Reproducibility and Transparency
The documented pipeline and open-source deployment align with best practices in computational linguistics.
Demerits
Source Dependency
Heavy reliance on Wikipedia (0.7% of documents) creates a single-point vulnerability; removing it reduces F1 by 47%, indicating potential fragility if source diversity is compromised.
Expert Commentary
PashtoCorp is a watershed moment in low-resource language AI. Its scale alone transforms the landscape for Pashto NLP, but its true innovation lies in the reproducibility and empirical validation of its impact on downstream metrics.

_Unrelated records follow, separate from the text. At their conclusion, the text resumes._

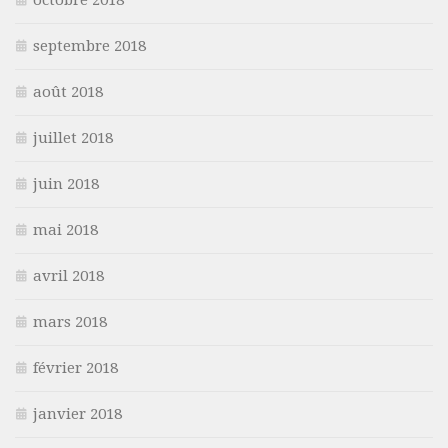
septembre 2018
août 2018
juillet 2018
juin 2018
mai 2018
avril 2018
mars 2018
février 2018
janvier 2018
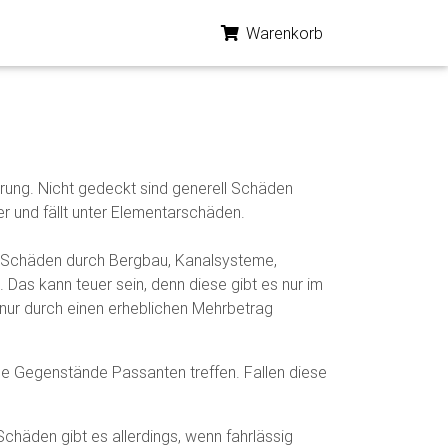
Warenkorb
herung. Nicht gedeckt sind generell Schäden
 und fällt unter Elementarschäden.
 Schäden durch Bergbau, Kanalsysteme,
Das kann teuer sein, denn diese gibt es nur im
nur durch einen erheblichen Mehrbetrag
ige Gegenstände Passanten treffen. Fallen diese
chäden gibt es allerdings, wenn fahrlässig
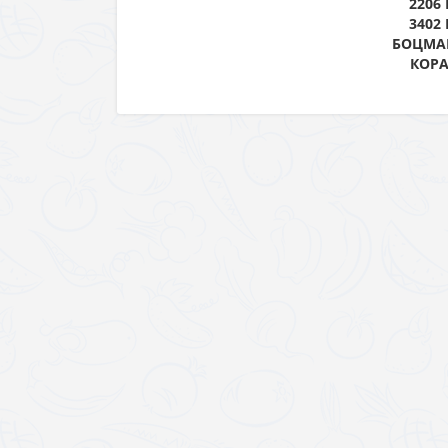
2206 
3402 
БОЦМА
КОР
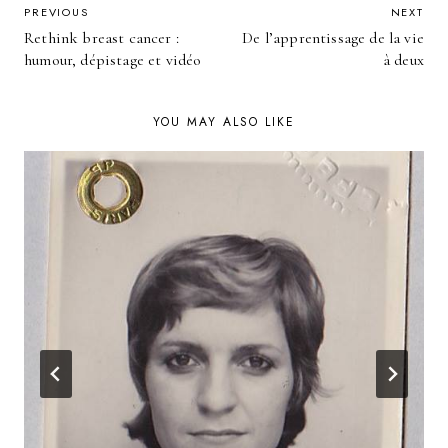
POST
PREVIOUS
NEXT
Rethink breast cancer :
De l’apprentissage de la vie
NAVIGATION
humour, dépistage et vidéo
à deux
YOU MAY ALSO LIKE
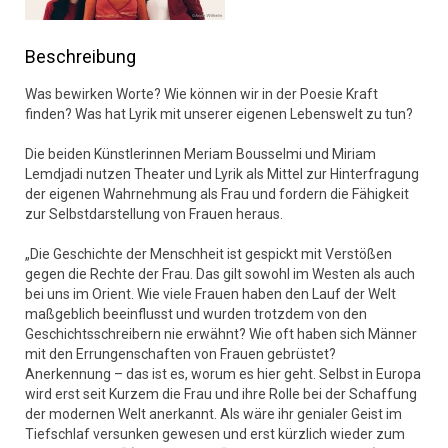
Beschreibung
Was bewirken Worte? Wie können wir in der Poesie Kraft
finden? Was hat Lyrik mit unserer eigenen Lebenswelt zu tun?
Die beiden Künstlerinnen Meriam Bousselmi und Miriam
Lemdjadi nutzen Theater und Lyrik als Mittel zur Hinterfragung
der eigenen Wahrnehmung als Frau und fordern die Fähigkeit
zur Selbstdarstellung von Frauen heraus.
„Die Geschichte der Menschheit ist gespickt mit Verstößen
gegen die Rechte der Frau. Das gilt sowohl im Westen als auch
bei uns im Orient. Wie viele Frauen haben den Lauf der Welt
maßgeblich beeinflusst und wurden trotzdem von den
Geschichtsschreibern nie erwähnt? Wie oft haben sich Männer
mit den Errungenschaften von Frauen gebrüstet?
Anerkennung – das ist es, worum es hier geht. Selbst in Europa
wird erst seit Kurzem die Frau und ihre Rolle bei der Schaffung
der modernen Welt anerkannt. Als wäre ihr genialer Geist im
Tiefschlaf versunken gewesen und erst kürzlich wieder zum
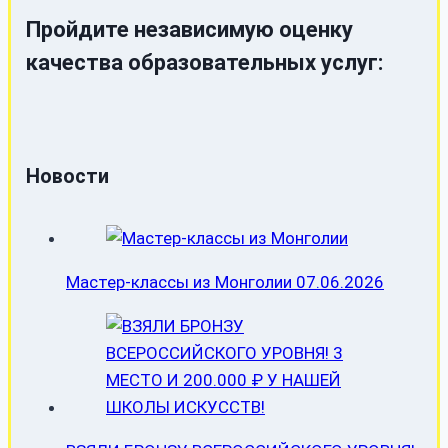
Пройдите независимую оценку
качества образовательных услуг:
Новости
Мастер-классы из Монголии
07.06.2026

The 25.1% perplexity reduction and 10% F1 improvement are statistically significant and practically meaningful, particularly given the paucity of prior benchmarks. The fact that a single source—Wikipedia—accounts for nearly half of NER gains reveals a critical insight: in low-resource settings, quality of sources may outweigh quantity. This demands a shift in corpus design priorities from volume to curatorial quality. Moreover, the open-access deployment via HuggingFace cements PashtoCorp as a reference standard. However, the dependency on Wikipedia warrants a proactive strategy: future efforts should diversify sources, incorporate domain-specific corpora (e.g., news, legal, educational), and develop redundancy metrics to mitigate single-source risk. PashtoCorp does not merely expand capacity—it redefines the paradigm for building high-impact, reproducible resources for underrepresented languages.
Recommendations
- ✓ 1. Expand PashtoCorp with targeted acquisitions of domain-specific datasets (e.g., Pashto news archives, academic publications) to diversify source dependency.
- ✓ 2. Develop a source-diversity scoring metric to quantify redundancy and mitigate overreliance on any single corpus component.
- ✓ 3. Encourage replication studies using PashtoCorp as a benchmark for other low-resource languages (e.g., Dari, Uyghur, Kurdish) to validate generalizability.